The Market Today

Existing Home Sales Disappoint, Net Worth Hits New Record, Stocks Keep Running

by Craig Dismuke, Dudley Carter


The only economic reports on the calendar today include the preliminary September reports on manufacturing and service sector activity from Markit.  In yesterday’s report on 2Q Household Net Worth, net worth rose to a new record-high of $106.9 trillion as real estate assets jumped $320 bn and financial assets grew another $1.8 tn.  Overall debt levels remain low for households.  Along with record-high asset values the consumer remains in a very stable position.
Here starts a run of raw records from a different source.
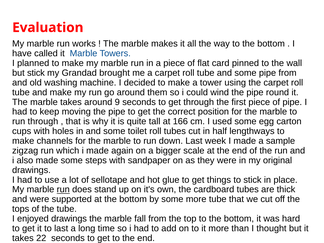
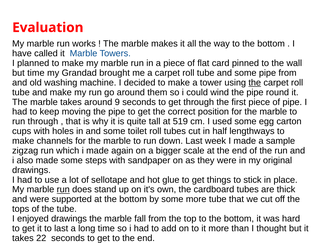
but stick: stick -> time
the at (255, 83) underline: none -> present
166: 166 -> 519
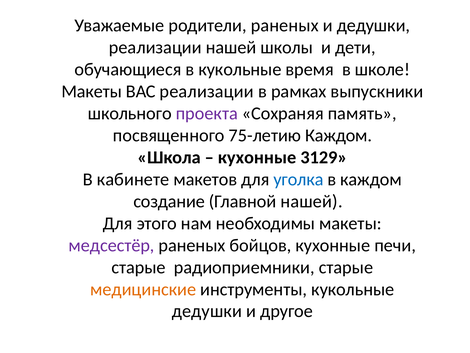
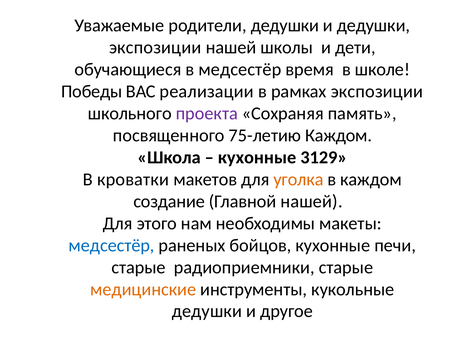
родители раненых: раненых -> дедушки
реализации at (155, 47): реализации -> экспозиции
в кукольные: кукольные -> медсестёр
Макеты at (92, 91): Макеты -> Победы
рамках выпускники: выпускники -> экспозиции
кабинете: кабинете -> кроватки
уголка colour: blue -> orange
медсестёр at (112, 245) colour: purple -> blue
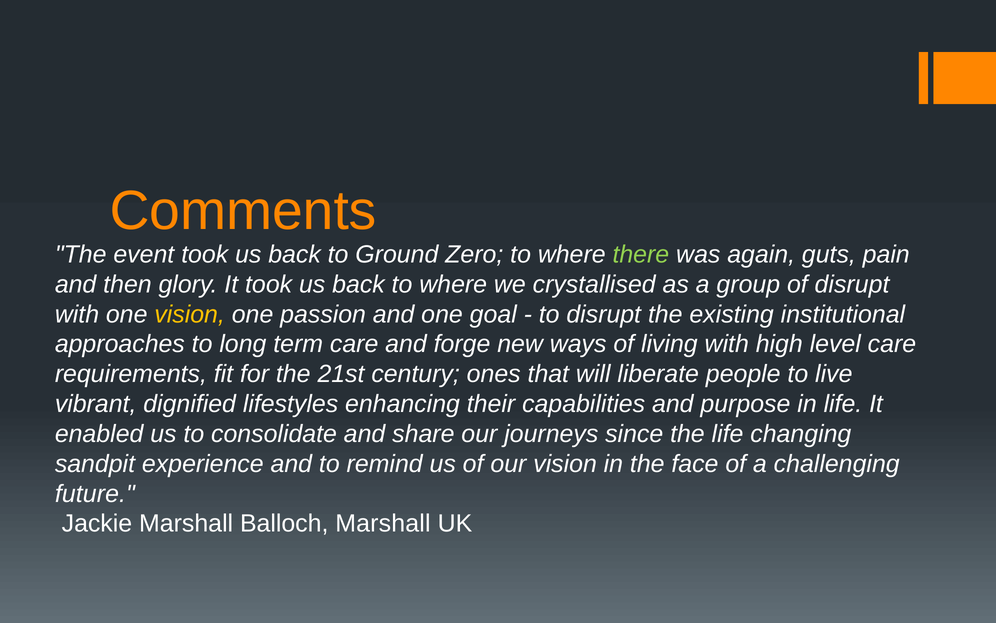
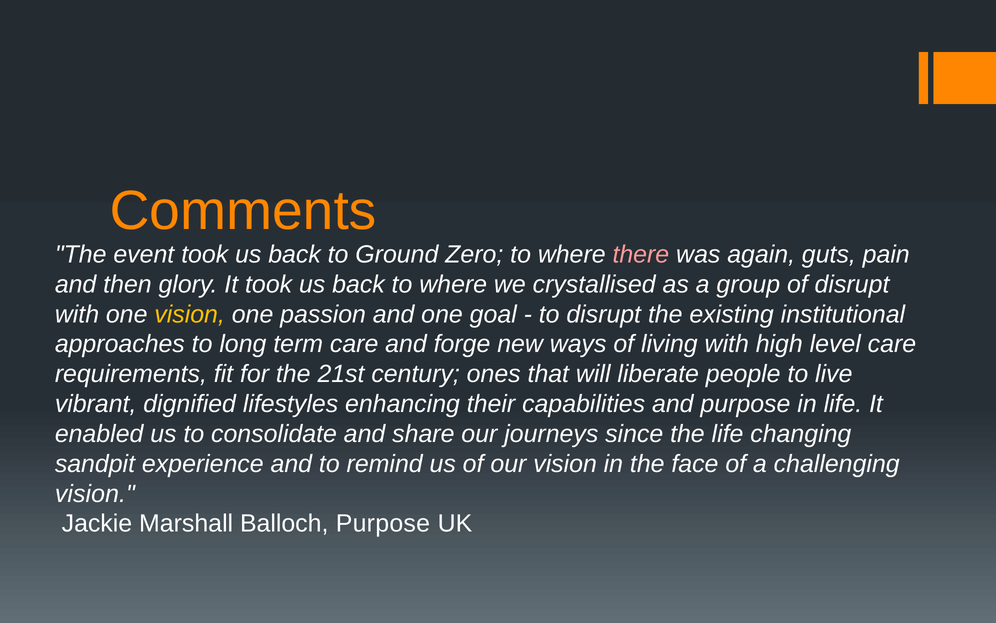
there colour: light green -> pink
future at (95, 493): future -> vision
Balloch Marshall: Marshall -> Purpose
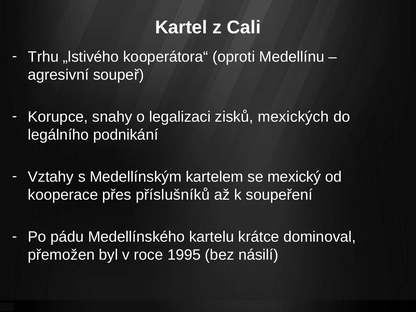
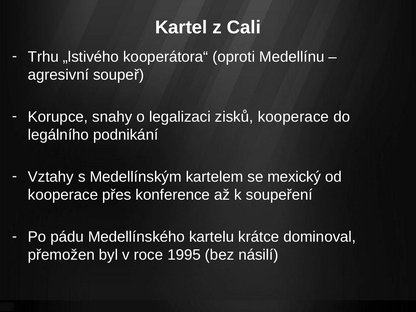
zisků mexických: mexických -> kooperace
příslušníků: příslušníků -> konference
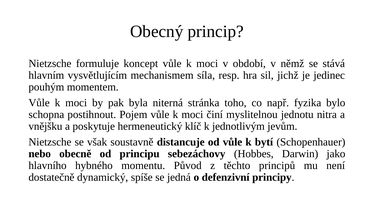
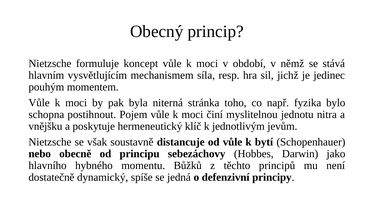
Původ: Původ -> Bůžků
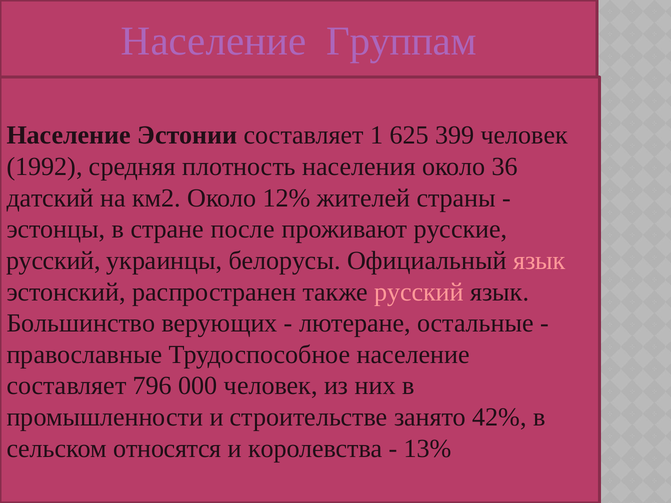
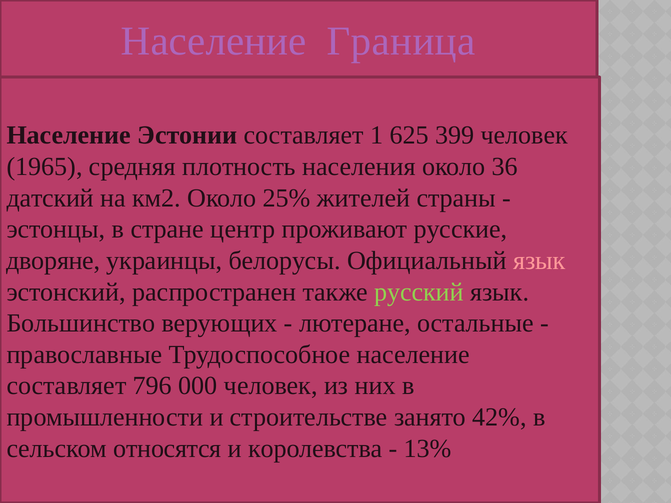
Группам: Группам -> Граница
1992: 1992 -> 1965
12%: 12% -> 25%
после: после -> центр
русский at (53, 261): русский -> дворяне
русский at (419, 292) colour: pink -> light green
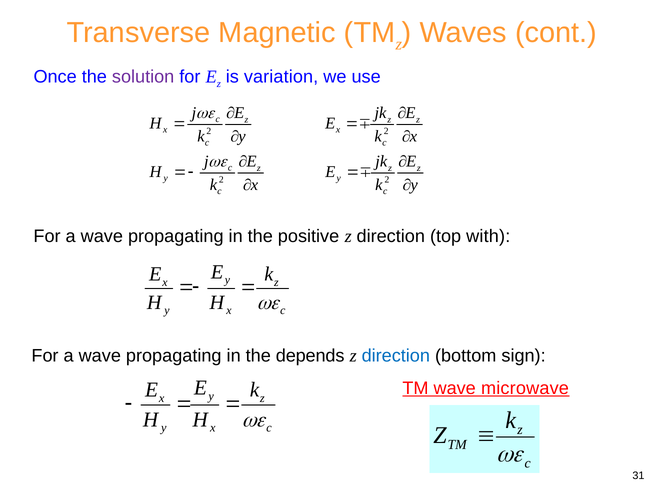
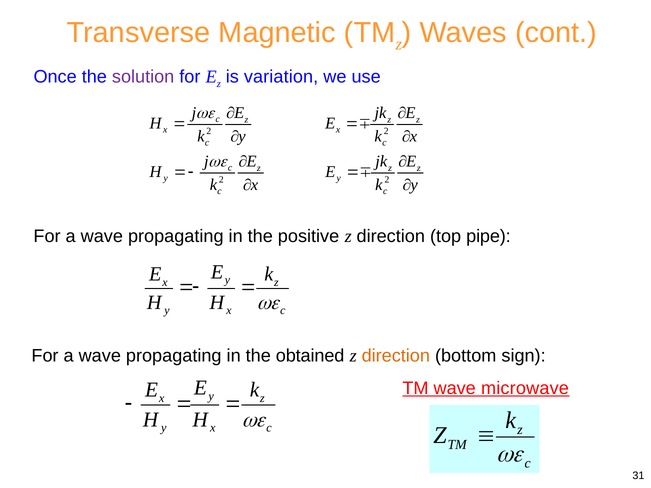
with: with -> pipe
depends: depends -> obtained
direction at (396, 356) colour: blue -> orange
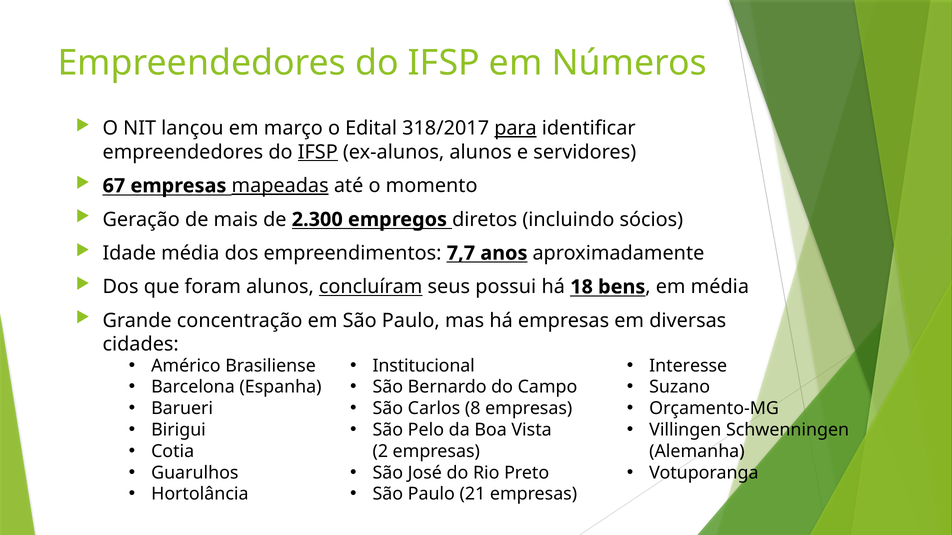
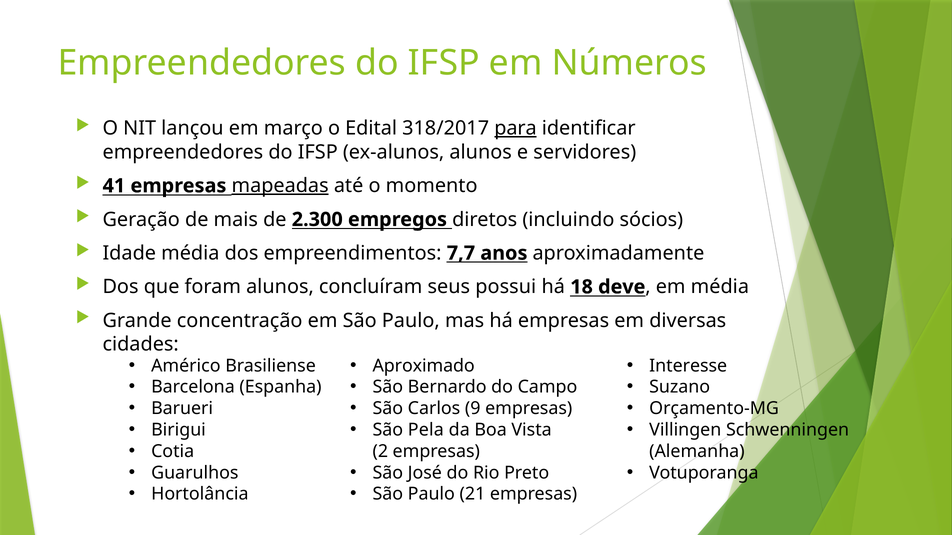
IFSP at (318, 152) underline: present -> none
67: 67 -> 41
concluíram underline: present -> none
bens: bens -> deve
Institucional: Institucional -> Aproximado
8: 8 -> 9
Pelo: Pelo -> Pela
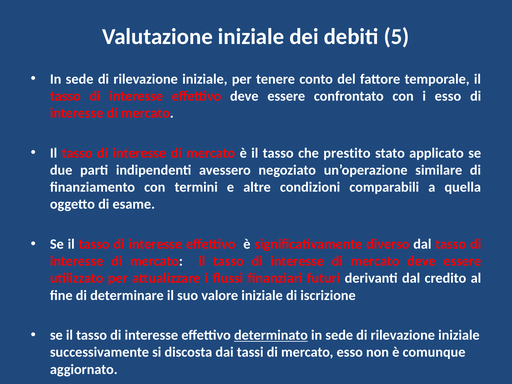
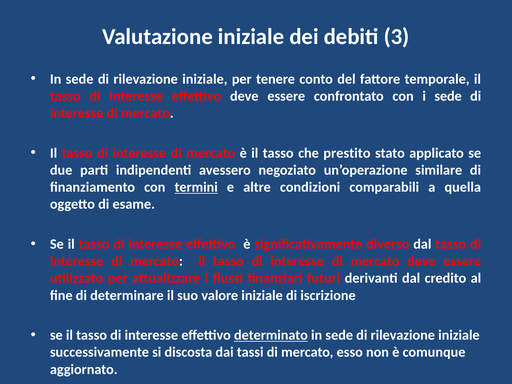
5: 5 -> 3
i esso: esso -> sede
termini underline: none -> present
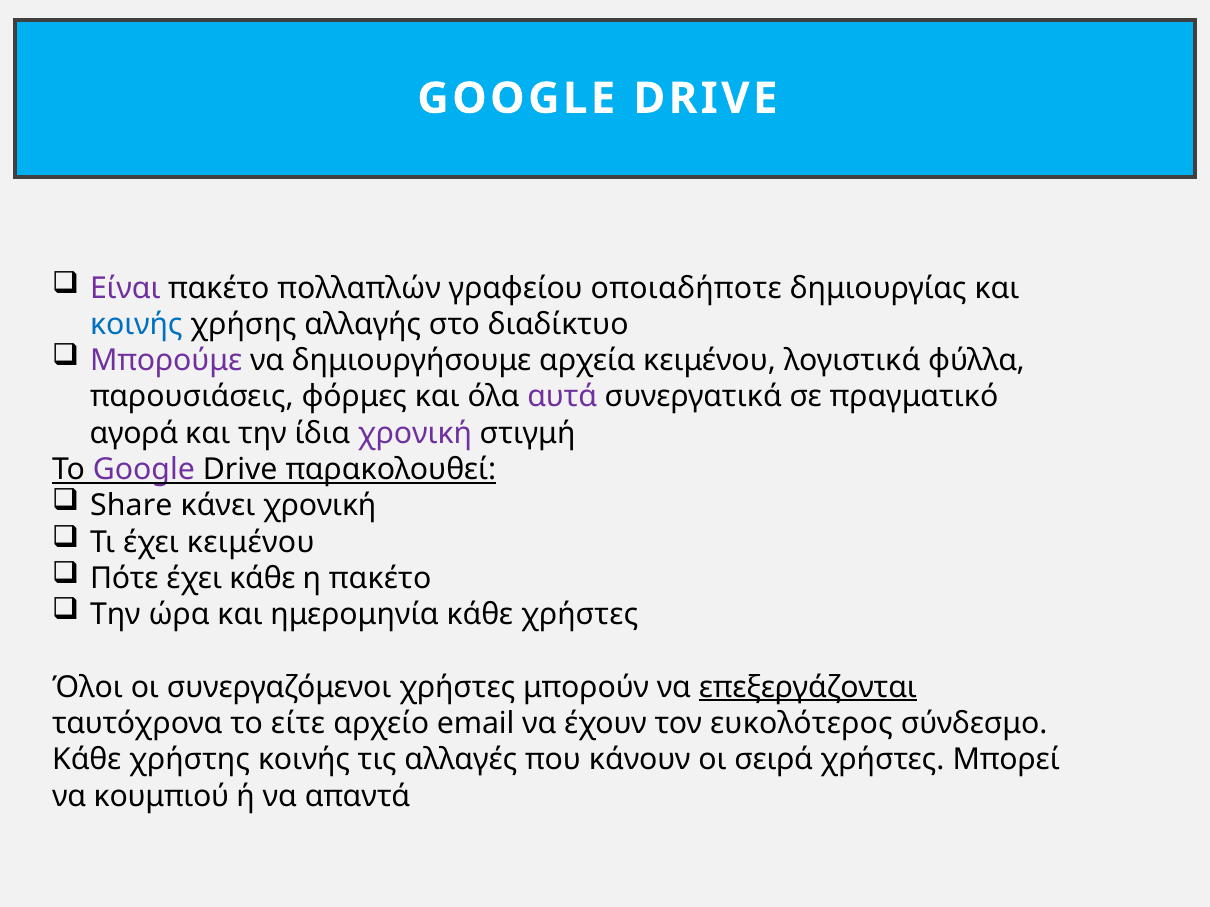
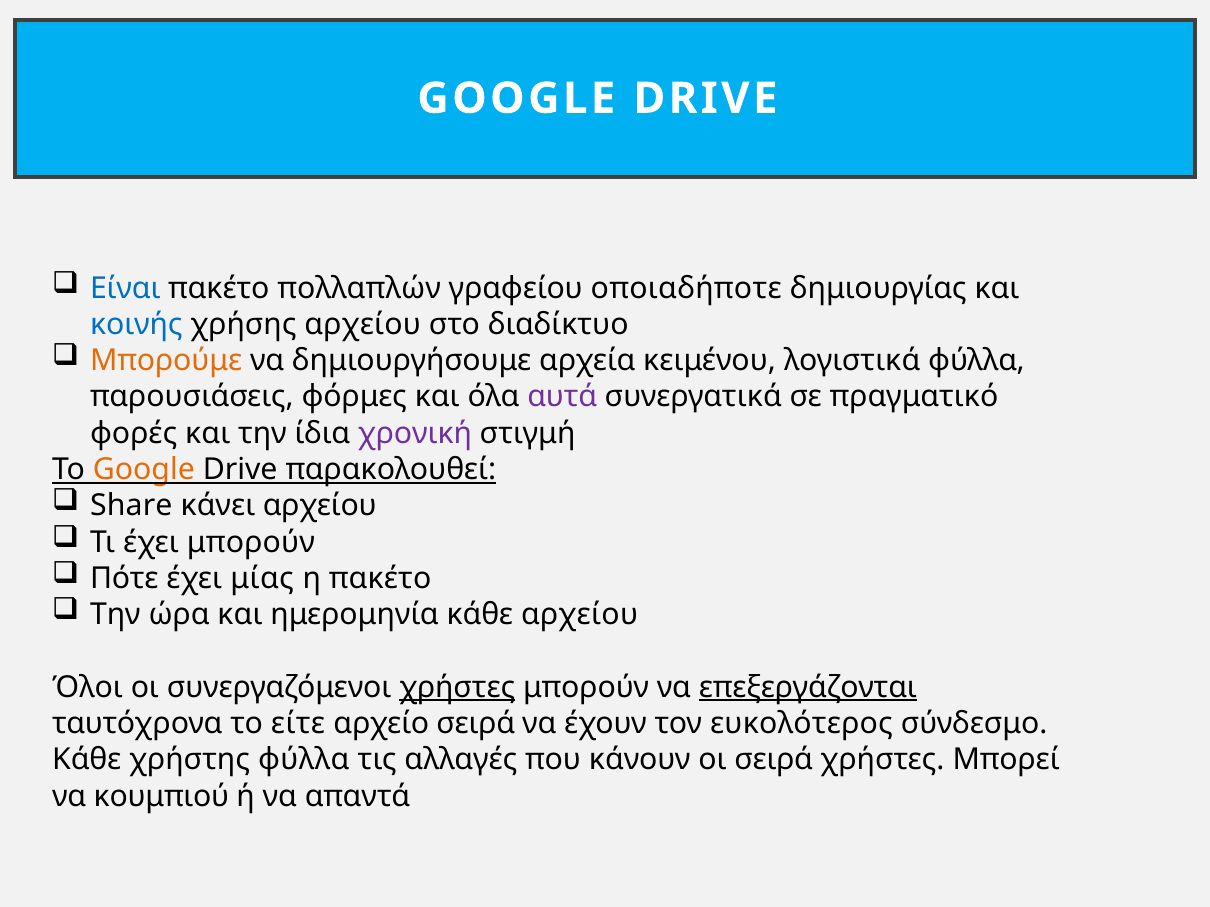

Yesterday – A Pair of Records: The Dow rallied 0.95% Thursday to close at 26,657 in its first record-setting session since January 26. The S&P gained a smaller 0.78% but also finished at a new all-time high for the first since August 29. The Nasdaq climbed a stronger 0.98% but ended 1.0% shy of its current all-time peak. As evidence that investors were less concerned about a trade war, at least for the time being, shares of Caterpillar and Boeing were the biggest point contributors to the Dow’s gain. The improved sentiment, however, was far reaching as all nine sectors rose and four moving up more than 1%. Ten of the S&P 500’s 11 sectors ended positively, with tech leading all gains. Treasury yields also pushed strongly higher early, but receded throughout the day to end flatter but little changed. The 2-year yield finished 1.3 bps higher at 2.80% after climbing as much as 2.7 bps earlier in the day. The 10-year yield reached as high as 3.09% but fell back to end unchanged at 3.06%. The Dollar, however, didn’t reverse its early move lower, with the U.S. currency closing down 0.7% and at its lowest level in more than two months.


Overnight – Foreign Stocks Head into the Weekend on a High Note: With this week’s tariffs action one day further removed from the fore of their minds, global investors continued to push equities higher heading in to the weekend. Foreign indices have strengthened following a pair of records yesterday in the U.S. China’s CSI led all global gains, with the CSI 300 up a sharp 3.0% to its highest level since August 1. The index is up 5.2% from last Friday marking its strongest weekly performance since November 2015. As a central bank aside, the Bank of Japan’s 2%  inflation target was unthreatened by the August CPI report, which showed core inflation rose 0.9% YoY. In Europe, the risk tone remains firm ahead of U.S. trading. The national indices are holding healthy gains which have helped push the Stoxx Europe 600 up 0.4%. The broad index has risen in six consecutive session, the longest positive stretch since July. Composite PMIs in France and Germany fell short of estimates for September, driving the Eurozone-wide result down unexpectedly to its softest reading since May. Those reports also pulled European government bond yields quickly down from daily highs to lower on the day. U.S. Treasury yields were affected by the gravitational pull emanating from Europe, but remained higher just before 7 a.m. CT. The curve inside of 10 years was roughly 1.0 bps above Thursday’s closing levels; the 10-year was trading at 3.07%. U.S. equity futures were mixed but little changed.



Existing Homes Sales Miss Again: Existing home sales were flat in August, missing expectations for a fifth month in a row and holding at their slowest pace since February 2016. Sales in the South and West, which account for nearly two-thirds of total activity, fell 0.5% and 5.9%, respectively. The slowdown in the South was the sixth consecutive and took sales to their slowest pace since last October. The 5.9% pullback in the West was the sixth this year and the sharpest since November 2015, which also represented the last month with a weaker sales volume. Supply on hand was unchanged for a third time at 4.3 months and both the median and average price cooled for a second month, consistent with expected seasonal patterns. On a YoY basis, the median price was 4.6% higher, below its average 2017 pace of 6.0%. In a sign that demand remains steady, homes sat on the market for just 29 days in August, up from the 27 days in July but still below the 30 days it took to procure a contract in August 2017. With scarce inventories a big driver of the upward price pressure that has helped sideline potential buyers, the fact inventories grew YoY for the first time since May 2015 offered a hint of positivity for a sector saturated recently by gloomy data points.